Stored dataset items

BEGIN

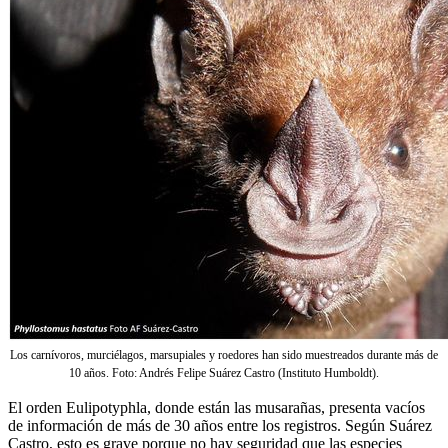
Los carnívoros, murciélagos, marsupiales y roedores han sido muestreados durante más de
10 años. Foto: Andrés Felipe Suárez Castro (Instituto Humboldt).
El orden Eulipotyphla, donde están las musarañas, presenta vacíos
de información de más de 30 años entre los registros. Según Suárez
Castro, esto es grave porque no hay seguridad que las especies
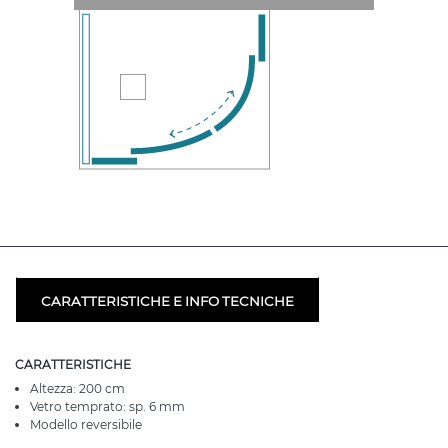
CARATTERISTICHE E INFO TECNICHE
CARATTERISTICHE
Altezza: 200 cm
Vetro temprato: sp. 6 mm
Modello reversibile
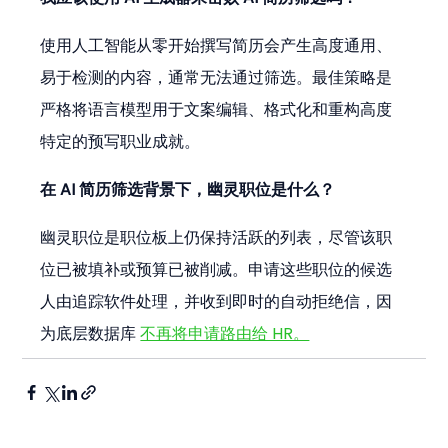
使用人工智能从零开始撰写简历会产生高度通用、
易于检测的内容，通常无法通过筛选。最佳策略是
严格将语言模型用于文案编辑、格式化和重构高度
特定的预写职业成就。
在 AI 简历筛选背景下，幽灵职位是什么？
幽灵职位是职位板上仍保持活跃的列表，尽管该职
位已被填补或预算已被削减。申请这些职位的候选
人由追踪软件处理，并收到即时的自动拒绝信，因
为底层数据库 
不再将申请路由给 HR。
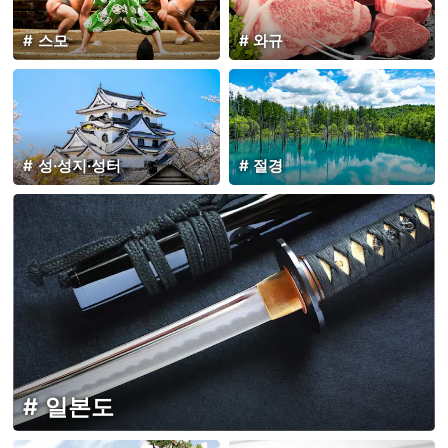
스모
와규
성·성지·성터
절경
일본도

END
BEGIN

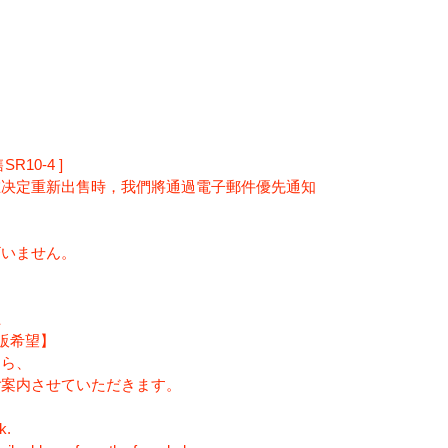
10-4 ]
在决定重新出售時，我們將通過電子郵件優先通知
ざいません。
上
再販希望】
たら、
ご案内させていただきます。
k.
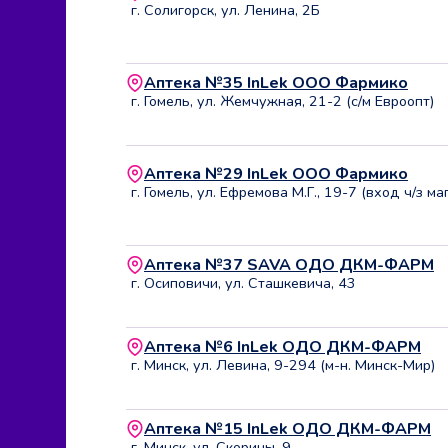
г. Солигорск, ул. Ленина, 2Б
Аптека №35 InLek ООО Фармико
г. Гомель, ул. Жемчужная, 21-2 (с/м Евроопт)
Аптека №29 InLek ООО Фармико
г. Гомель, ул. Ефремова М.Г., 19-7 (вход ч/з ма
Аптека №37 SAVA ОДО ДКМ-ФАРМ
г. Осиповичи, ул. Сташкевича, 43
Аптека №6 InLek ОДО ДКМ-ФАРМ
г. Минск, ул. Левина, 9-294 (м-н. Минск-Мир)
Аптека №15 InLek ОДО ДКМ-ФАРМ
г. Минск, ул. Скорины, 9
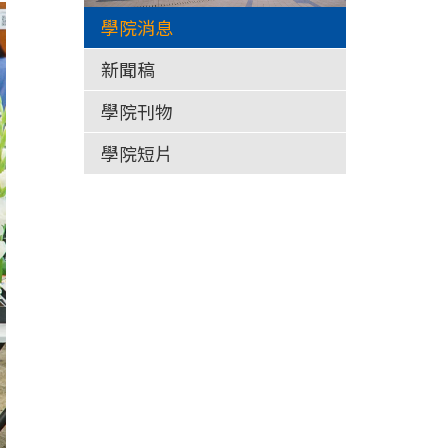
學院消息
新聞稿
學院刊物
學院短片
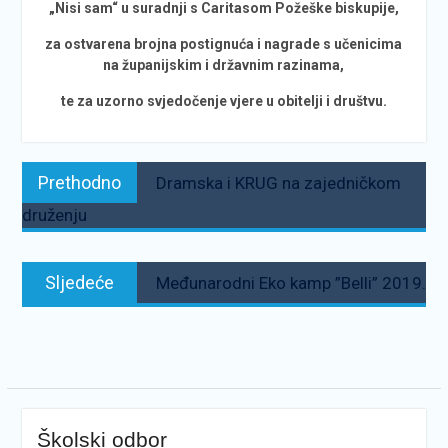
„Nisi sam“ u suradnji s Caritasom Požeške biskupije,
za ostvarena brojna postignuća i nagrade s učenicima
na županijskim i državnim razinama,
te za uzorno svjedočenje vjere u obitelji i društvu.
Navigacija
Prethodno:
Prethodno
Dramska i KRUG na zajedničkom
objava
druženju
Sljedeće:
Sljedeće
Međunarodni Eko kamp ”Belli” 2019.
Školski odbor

END

▶ EXERCISE DETAILS
Every line that contains the string "CARATTERISTICHE" should be copied from the entries.

▶ RESULT
CARATTERISTICHE E INFO TECNICHE
CARATTERISTICHE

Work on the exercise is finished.